- Exercise
Using the records below, output the stretch that opens with the line containing "175.0375 96.8375 180))" and closes with the line containing "157 130.95 180))", exactly and including both lines, with nothing more.

[Source information Boundary: Start]

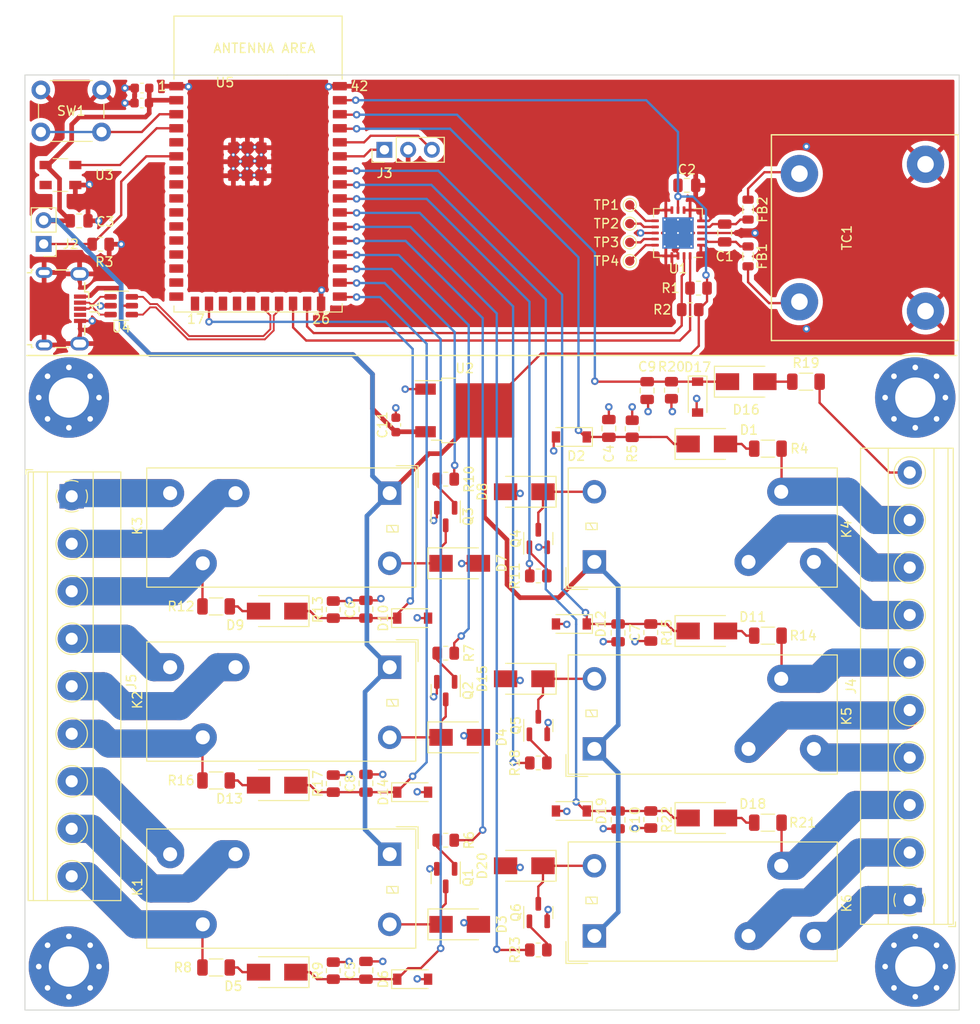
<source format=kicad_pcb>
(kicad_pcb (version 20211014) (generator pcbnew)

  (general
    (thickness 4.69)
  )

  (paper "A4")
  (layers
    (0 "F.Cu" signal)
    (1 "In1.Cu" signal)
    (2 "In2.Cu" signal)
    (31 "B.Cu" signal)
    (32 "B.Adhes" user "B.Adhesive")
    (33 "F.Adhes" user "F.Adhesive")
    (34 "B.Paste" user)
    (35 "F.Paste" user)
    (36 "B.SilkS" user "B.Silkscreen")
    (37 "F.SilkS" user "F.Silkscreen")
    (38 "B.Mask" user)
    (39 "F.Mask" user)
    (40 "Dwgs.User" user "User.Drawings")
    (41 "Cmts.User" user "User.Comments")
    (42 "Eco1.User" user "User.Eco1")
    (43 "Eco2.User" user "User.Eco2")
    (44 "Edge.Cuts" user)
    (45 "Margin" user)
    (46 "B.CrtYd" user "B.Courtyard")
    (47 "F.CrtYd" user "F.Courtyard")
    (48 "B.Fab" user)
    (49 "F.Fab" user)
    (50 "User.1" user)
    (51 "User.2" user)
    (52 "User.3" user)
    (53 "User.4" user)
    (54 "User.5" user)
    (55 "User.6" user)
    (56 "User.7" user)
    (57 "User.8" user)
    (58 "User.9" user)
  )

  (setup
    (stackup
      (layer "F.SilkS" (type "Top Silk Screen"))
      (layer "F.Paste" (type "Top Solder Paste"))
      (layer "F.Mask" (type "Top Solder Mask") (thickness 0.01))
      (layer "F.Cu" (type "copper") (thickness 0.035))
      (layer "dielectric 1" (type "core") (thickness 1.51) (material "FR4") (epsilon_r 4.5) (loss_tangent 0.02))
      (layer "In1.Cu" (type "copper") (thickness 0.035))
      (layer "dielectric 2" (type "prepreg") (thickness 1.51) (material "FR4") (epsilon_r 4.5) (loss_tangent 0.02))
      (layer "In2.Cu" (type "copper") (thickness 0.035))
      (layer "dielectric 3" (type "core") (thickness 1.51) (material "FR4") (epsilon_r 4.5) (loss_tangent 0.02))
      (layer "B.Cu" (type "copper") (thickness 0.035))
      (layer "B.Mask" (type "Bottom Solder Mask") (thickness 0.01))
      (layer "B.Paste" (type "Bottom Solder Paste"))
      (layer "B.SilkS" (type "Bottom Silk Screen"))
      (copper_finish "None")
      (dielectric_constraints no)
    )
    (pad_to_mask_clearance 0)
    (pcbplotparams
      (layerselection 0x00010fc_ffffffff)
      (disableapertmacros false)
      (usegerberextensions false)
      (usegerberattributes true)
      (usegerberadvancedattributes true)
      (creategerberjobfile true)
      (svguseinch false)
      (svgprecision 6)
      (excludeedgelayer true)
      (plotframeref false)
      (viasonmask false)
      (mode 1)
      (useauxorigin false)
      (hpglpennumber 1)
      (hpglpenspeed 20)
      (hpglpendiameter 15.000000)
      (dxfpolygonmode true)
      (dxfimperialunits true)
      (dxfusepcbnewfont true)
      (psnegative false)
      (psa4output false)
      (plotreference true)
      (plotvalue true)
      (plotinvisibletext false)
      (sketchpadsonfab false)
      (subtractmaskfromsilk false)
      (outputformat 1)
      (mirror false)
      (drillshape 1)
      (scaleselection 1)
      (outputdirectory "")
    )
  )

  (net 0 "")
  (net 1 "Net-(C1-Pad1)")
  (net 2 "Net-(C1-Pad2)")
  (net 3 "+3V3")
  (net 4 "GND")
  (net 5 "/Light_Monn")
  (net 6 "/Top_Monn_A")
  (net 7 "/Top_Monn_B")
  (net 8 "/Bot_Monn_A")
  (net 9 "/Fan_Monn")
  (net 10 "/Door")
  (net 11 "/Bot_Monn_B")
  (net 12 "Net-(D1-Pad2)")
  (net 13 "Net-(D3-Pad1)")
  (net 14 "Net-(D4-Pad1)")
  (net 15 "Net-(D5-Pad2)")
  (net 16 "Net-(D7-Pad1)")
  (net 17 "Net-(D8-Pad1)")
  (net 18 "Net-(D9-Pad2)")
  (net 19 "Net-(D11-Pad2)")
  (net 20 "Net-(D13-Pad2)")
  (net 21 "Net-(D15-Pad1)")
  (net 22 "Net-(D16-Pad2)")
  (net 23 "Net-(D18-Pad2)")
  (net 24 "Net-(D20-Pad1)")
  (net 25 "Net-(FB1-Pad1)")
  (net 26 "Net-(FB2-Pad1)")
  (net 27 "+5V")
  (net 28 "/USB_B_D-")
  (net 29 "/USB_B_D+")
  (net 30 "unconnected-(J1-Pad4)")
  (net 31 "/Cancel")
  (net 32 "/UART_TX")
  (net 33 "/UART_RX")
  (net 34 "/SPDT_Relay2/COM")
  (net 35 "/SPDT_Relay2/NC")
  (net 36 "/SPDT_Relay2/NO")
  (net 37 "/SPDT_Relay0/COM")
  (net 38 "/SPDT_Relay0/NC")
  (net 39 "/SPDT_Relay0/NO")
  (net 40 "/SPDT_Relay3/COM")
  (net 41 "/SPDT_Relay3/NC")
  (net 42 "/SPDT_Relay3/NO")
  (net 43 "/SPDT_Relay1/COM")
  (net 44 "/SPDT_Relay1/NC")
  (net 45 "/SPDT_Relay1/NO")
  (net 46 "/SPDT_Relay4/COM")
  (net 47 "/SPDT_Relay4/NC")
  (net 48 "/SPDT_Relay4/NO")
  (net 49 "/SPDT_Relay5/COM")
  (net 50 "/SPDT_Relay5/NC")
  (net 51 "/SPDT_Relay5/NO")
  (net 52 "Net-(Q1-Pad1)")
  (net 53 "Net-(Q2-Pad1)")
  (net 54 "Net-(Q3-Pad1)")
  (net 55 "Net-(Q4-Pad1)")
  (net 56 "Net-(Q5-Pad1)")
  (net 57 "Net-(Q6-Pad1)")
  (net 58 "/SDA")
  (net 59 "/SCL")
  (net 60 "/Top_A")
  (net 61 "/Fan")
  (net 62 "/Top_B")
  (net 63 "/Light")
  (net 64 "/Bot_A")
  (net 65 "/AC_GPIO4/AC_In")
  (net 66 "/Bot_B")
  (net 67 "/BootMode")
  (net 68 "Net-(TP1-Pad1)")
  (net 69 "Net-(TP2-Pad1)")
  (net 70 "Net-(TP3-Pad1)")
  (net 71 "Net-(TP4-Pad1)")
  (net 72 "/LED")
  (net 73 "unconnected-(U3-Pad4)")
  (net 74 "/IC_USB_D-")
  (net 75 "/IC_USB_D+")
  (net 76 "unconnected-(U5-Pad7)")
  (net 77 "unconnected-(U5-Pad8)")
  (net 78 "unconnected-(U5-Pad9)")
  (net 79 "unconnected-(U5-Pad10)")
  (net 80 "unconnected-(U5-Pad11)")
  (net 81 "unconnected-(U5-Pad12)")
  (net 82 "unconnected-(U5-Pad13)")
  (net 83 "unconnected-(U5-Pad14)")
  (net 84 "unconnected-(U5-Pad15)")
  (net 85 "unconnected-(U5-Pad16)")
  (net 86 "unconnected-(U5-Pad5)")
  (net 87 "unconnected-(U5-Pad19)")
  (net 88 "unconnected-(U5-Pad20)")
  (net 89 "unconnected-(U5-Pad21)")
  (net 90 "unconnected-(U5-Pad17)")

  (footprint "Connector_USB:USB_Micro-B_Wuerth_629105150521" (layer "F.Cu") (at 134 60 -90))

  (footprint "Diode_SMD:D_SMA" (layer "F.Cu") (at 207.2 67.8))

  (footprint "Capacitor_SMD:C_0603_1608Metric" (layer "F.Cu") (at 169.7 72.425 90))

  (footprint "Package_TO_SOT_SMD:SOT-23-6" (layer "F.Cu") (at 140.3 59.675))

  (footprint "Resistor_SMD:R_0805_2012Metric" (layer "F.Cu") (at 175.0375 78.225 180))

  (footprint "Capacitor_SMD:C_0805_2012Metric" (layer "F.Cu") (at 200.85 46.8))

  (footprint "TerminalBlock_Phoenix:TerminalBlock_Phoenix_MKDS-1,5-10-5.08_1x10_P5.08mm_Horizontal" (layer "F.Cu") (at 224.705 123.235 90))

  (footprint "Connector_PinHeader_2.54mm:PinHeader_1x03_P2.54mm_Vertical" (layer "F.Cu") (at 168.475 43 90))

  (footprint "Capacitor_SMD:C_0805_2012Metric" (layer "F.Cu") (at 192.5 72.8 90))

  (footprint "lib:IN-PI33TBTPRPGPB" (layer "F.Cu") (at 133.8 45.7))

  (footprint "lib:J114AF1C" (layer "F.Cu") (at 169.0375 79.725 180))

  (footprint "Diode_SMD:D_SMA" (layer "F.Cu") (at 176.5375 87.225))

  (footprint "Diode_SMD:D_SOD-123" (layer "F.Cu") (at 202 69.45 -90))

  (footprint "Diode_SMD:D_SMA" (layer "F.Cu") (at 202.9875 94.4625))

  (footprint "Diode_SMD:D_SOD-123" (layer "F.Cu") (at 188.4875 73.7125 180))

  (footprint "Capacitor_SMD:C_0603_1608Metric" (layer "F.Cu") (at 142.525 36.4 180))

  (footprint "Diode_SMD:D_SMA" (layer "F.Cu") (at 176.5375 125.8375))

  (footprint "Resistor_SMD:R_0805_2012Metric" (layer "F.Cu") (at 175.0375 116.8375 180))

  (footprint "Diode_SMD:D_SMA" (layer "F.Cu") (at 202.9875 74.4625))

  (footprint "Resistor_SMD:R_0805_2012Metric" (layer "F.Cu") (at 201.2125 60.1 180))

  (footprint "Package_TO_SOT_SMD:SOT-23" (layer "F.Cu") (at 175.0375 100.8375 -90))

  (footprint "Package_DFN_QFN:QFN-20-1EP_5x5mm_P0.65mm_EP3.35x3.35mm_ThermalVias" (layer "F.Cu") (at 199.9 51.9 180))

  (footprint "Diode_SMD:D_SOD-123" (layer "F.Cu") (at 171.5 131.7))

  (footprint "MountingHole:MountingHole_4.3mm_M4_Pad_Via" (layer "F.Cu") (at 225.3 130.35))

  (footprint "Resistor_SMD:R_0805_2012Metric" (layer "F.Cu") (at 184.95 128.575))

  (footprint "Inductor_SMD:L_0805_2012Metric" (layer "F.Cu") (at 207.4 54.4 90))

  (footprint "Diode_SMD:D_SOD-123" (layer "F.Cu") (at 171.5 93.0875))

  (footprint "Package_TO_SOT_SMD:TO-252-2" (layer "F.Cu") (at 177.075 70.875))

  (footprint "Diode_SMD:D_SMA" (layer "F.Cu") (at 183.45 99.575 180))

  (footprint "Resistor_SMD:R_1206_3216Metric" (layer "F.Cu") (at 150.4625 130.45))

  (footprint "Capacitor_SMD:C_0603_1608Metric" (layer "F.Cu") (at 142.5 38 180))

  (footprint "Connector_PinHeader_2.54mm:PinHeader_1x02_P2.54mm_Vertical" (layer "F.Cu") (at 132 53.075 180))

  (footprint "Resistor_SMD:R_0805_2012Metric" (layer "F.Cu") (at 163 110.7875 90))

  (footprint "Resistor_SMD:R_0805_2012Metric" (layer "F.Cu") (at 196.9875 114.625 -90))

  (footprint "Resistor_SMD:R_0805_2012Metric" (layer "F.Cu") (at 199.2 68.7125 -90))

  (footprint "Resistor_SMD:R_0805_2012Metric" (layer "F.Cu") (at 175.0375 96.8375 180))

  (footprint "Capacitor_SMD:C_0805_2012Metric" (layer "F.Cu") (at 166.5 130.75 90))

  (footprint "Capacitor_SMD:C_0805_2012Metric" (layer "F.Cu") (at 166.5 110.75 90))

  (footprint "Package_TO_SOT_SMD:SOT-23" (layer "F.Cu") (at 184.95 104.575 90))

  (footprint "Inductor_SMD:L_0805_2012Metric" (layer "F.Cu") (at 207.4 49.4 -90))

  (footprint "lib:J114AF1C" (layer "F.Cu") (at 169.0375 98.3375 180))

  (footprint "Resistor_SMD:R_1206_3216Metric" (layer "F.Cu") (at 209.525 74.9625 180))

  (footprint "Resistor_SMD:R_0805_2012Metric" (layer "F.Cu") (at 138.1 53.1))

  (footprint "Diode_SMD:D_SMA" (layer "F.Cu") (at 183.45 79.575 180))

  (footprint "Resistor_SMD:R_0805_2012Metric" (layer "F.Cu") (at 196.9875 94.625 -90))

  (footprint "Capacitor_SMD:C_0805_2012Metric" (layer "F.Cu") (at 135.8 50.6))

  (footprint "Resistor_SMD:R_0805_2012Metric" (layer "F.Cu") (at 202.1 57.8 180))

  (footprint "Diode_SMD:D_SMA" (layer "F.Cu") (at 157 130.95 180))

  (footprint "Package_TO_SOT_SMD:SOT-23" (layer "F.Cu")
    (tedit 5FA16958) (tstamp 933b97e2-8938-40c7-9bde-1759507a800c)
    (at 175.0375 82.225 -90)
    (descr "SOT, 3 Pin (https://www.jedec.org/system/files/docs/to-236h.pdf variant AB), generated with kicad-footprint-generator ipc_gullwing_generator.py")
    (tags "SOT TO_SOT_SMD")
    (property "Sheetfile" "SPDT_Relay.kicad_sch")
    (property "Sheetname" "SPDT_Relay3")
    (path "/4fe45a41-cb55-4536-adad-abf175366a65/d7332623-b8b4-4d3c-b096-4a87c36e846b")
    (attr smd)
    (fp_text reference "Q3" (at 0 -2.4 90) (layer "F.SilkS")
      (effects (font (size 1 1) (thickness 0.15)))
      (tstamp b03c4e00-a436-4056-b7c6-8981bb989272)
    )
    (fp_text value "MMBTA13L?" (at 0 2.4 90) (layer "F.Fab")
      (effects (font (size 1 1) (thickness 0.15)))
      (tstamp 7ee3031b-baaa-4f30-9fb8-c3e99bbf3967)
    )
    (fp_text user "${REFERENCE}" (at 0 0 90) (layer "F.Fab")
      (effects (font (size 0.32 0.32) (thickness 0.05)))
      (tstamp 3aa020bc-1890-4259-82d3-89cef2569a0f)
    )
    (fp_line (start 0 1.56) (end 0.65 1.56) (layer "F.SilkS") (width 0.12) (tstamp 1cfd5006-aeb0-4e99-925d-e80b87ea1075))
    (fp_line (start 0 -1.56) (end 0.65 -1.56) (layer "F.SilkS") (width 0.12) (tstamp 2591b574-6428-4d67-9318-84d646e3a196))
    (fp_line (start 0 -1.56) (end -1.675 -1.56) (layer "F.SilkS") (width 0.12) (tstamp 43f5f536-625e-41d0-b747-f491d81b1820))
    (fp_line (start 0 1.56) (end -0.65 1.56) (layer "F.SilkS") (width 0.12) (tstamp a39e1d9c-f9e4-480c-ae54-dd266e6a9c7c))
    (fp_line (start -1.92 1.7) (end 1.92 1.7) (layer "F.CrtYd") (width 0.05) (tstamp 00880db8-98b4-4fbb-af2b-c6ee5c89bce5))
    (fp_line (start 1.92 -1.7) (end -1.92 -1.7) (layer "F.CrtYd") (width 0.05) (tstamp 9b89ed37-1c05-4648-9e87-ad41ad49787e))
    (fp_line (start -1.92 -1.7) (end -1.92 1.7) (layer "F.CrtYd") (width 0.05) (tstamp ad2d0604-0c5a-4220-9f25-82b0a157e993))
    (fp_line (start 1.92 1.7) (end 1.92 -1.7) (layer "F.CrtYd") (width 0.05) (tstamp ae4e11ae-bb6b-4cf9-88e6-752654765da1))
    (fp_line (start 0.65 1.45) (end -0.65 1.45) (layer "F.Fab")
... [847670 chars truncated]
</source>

[Source information Boundary: End]
[Source information Boundary: Start]

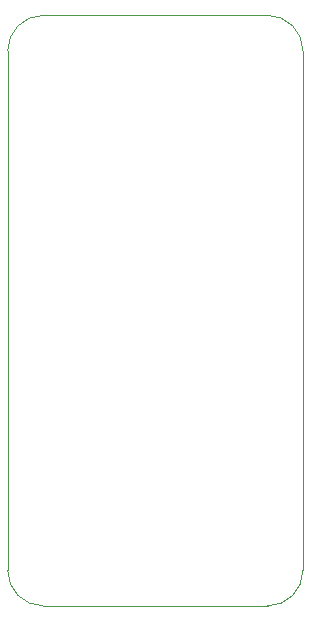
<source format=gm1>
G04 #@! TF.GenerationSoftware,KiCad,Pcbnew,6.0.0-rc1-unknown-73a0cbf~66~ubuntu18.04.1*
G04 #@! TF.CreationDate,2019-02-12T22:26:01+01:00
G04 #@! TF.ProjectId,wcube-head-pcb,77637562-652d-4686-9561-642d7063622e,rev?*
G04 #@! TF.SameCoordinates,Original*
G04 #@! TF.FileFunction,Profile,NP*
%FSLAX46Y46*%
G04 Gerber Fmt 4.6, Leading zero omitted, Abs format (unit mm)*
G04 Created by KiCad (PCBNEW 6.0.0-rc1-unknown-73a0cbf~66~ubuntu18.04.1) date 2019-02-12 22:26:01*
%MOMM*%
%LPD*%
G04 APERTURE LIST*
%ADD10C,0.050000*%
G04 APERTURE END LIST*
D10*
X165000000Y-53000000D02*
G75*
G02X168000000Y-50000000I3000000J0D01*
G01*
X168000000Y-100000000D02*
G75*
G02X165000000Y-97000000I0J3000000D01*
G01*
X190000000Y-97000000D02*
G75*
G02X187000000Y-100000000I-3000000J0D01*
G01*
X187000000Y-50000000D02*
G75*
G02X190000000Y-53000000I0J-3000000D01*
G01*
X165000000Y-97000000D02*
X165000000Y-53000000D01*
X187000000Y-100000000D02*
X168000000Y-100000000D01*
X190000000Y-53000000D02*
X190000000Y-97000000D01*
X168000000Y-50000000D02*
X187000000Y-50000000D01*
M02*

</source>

[Source information Boundary: End]
[Source information Boundary: Start]

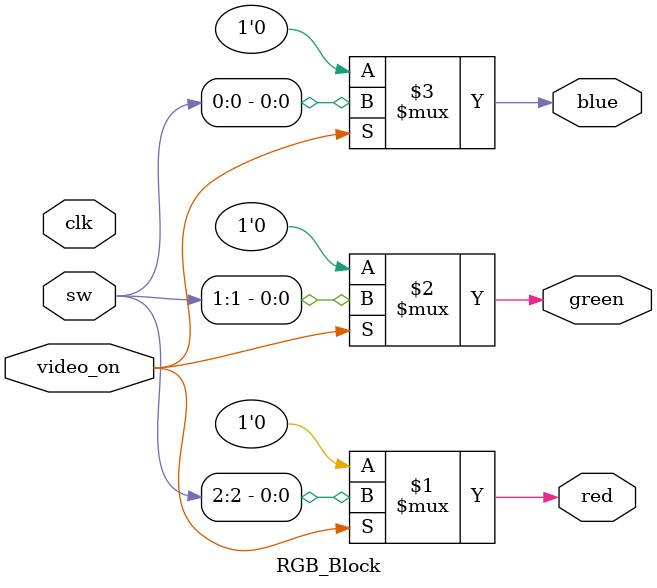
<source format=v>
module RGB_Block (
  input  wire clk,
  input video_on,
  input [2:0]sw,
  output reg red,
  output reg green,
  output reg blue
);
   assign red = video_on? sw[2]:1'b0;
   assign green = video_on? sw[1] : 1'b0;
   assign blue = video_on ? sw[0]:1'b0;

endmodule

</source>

[Source information Boundary: End]

- Output below
  (footprint "Resistor_SMD:R_0805_2012Metric" (layer "F.Cu") (at 175.0375 96.8375 180))

  (footprint "Capacitor_SMD:C_0805_2012Metric" (layer "F.Cu") (at 166.5 130.75 90))

  (footprint "Capacitor_SMD:C_0805_2012Metric" (layer "F.Cu") (at 166.5 110.75 90))

  (footprint "Package_TO_SOT_SMD:SOT-23" (layer "F.Cu") (at 184.95 104.575 90))

  (footprint "Inductor_SMD:L_0805_2012Metric" (layer "F.Cu") (at 207.4 49.4 -90))

  (footprint "lib:J114AF1C" (layer "F.Cu") (at 169.0375 98.3375 180))

  (footprint "Resistor_SMD:R_1206_3216Metric" (layer "F.Cu") (at 209.525 74.9625 180))

  (footprint "Resistor_SMD:R_0805_2012Metric" (layer "F.Cu") (at 138.1 53.1))

  (footprint "Diode_SMD:D_SMA" (layer "F.Cu") (at 183.45 79.575 180))

  (footprint "Resistor_SMD:R_0805_2012Metric" (layer "F.Cu") (at 196.9875 94.625 -90))

  (footprint "Capacitor_SMD:C_0805_2012Metric" (layer "F.Cu") (at 135.8 50.6))

  (footprint "Resistor_SMD:R_0805_2012Metric" (layer "F.Cu") (at 202.1 57.8 180))

  (footprint "Diode_SMD:D_SMA" (layer "F.Cu") (at 157 130.95 180))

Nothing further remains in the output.